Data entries

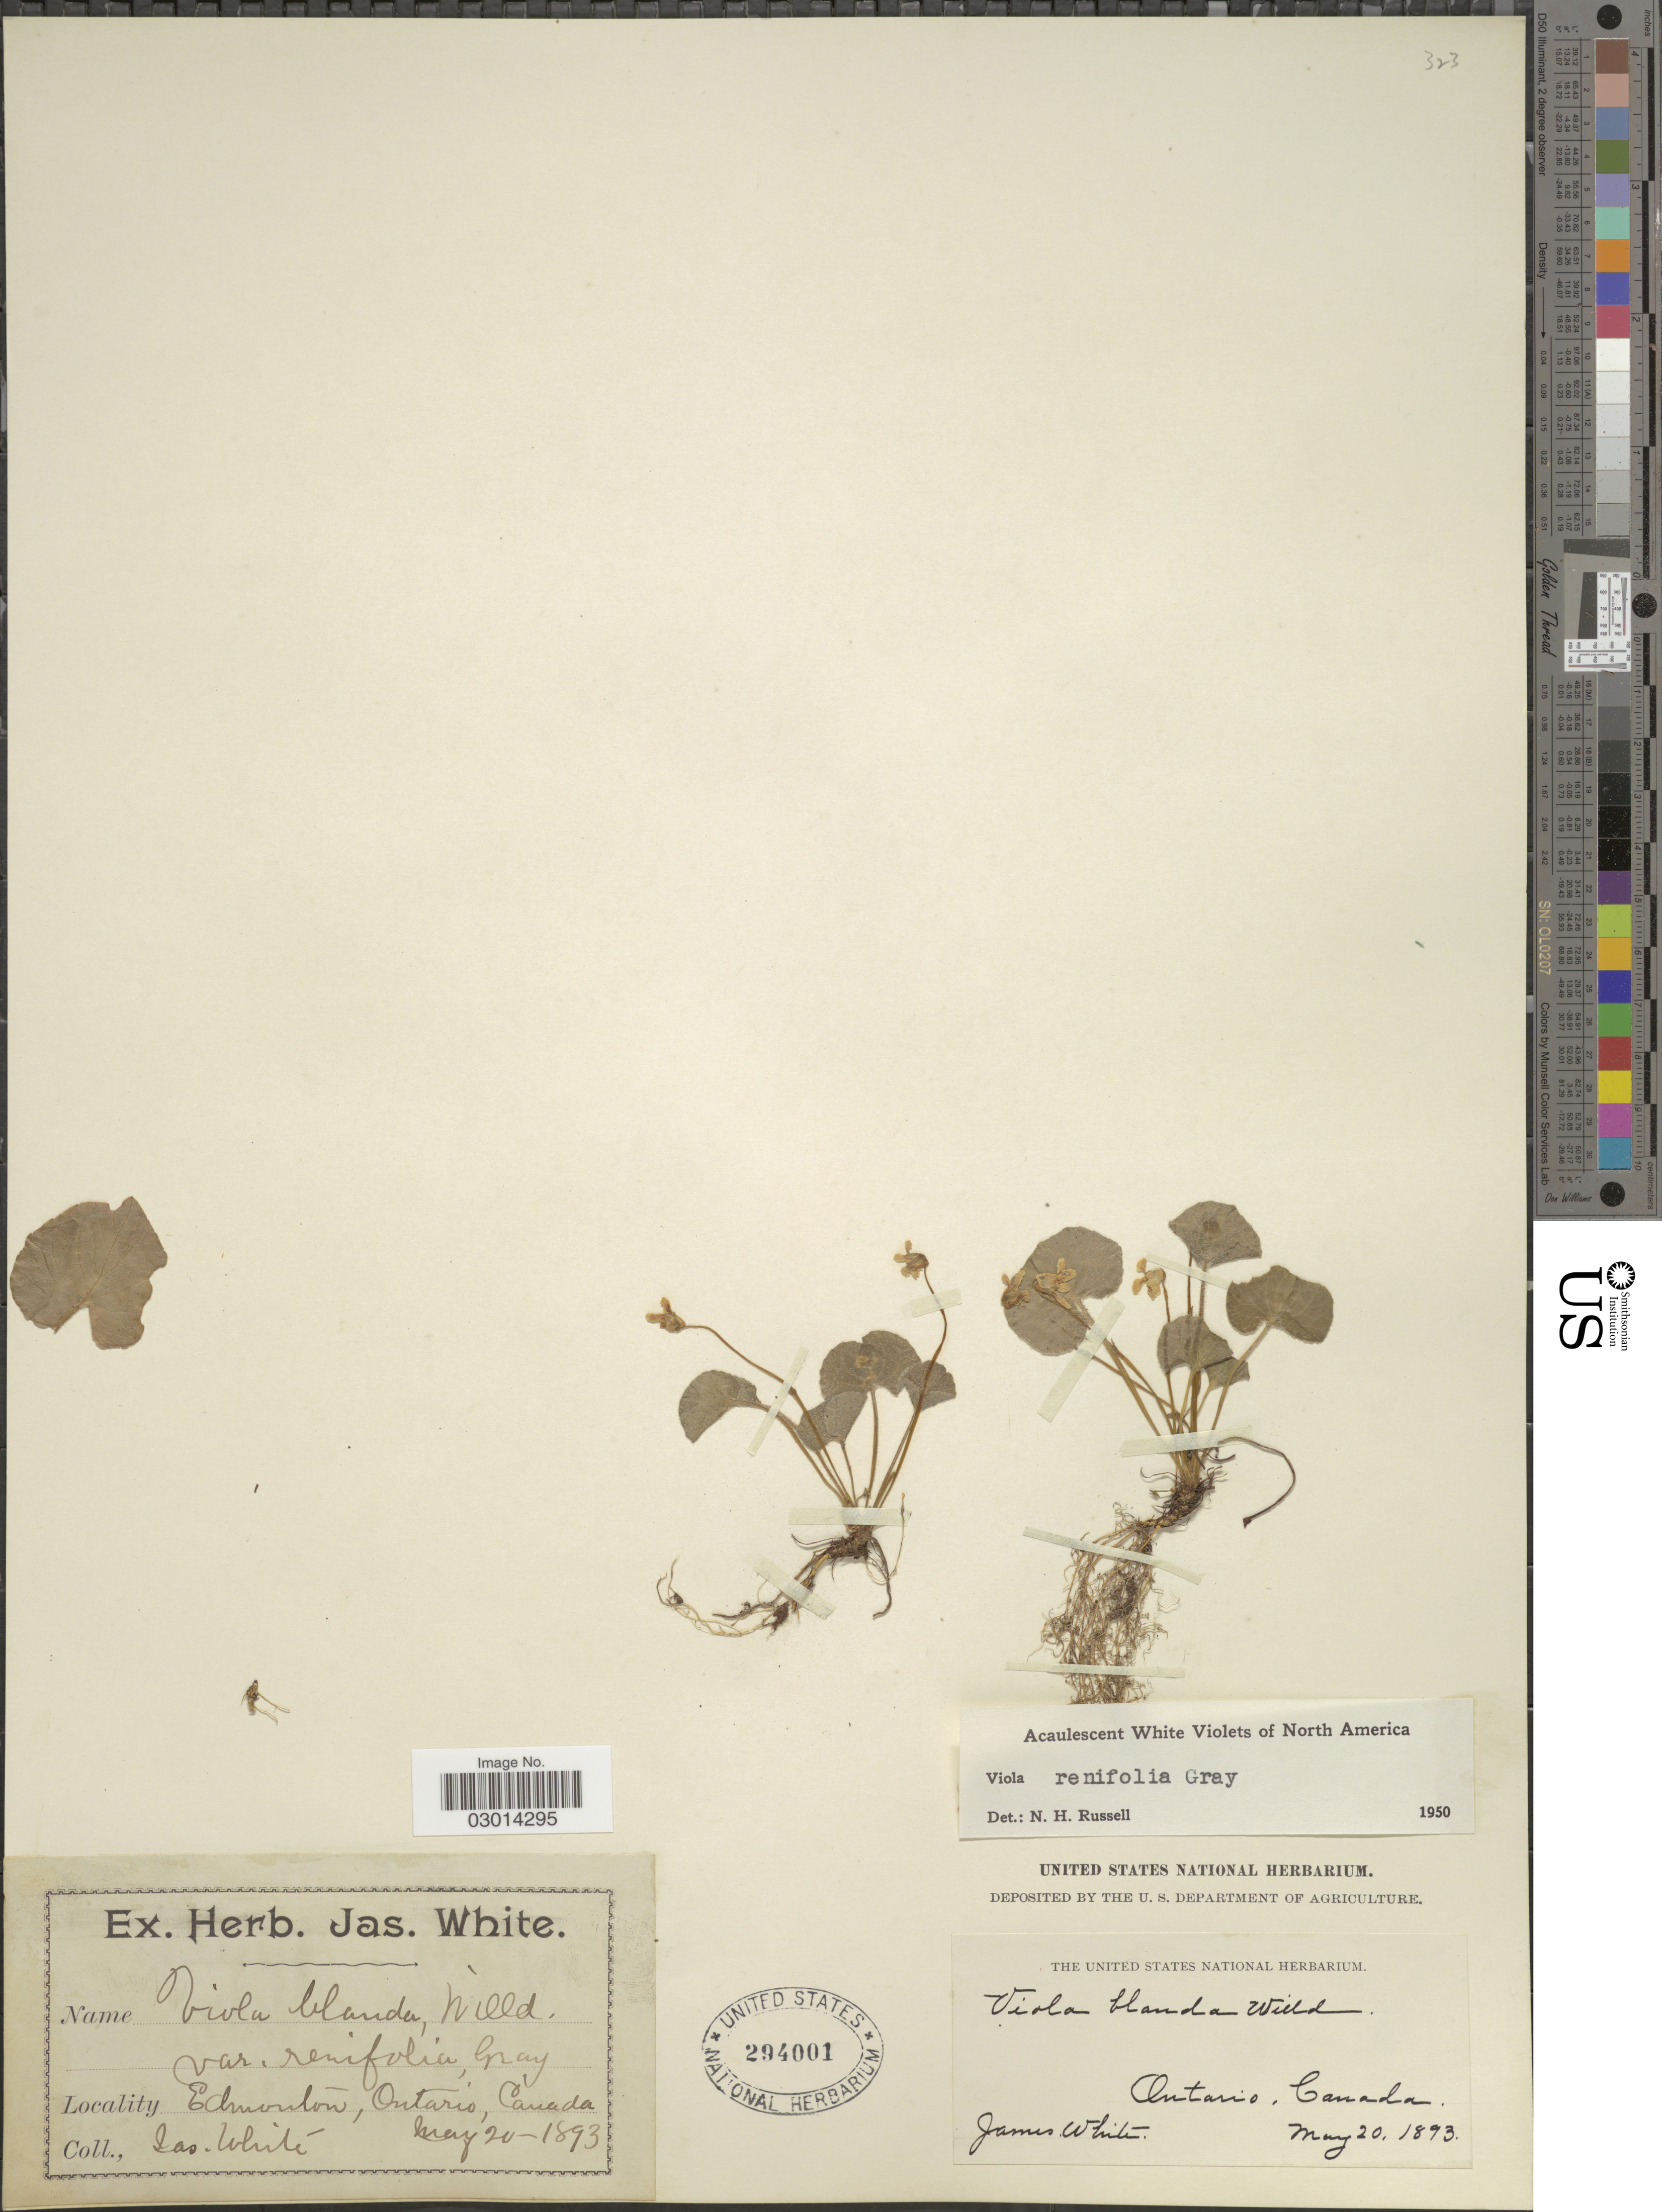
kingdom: Plantae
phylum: Tracheophyta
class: Magnoliopsida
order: Malpighiales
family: Violaceae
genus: Viola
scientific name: Viola renifolia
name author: A. Gray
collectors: J. T. White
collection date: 1893-05-20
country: Canada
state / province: Ontario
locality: Edmonton.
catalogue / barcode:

Given request:
Transcribe every line of the data above character for character, leaving out the pictures.

Exercise output:
kingdom: Plantae
phylum: Tracheophyta
class: Magnoliopsida
order: Malpighiales
family: Violaceae
genus: Viola
scientific name: Viola renifolia
name author: A. Gray
collectors: J. T. White
collection date: 1893-05-20
country: Canada
state / province: Ontario
locality: Edmonton.
catalogue / barcode:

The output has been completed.